Extracted data entries

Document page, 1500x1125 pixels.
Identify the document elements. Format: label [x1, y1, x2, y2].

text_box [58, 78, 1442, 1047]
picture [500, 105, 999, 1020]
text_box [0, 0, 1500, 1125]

▸ **Exercise prompt**: Give back the data above exactly as it appears.

▸ **Response for this exercise**:
Document page, 1500x1125 pixels.
Identify the document elements. Format: label [x1, y1, x2, y2].

text_box [58, 78, 1442, 1047]
picture [500, 105, 999, 1020]
text_box [0, 0, 1500, 1125]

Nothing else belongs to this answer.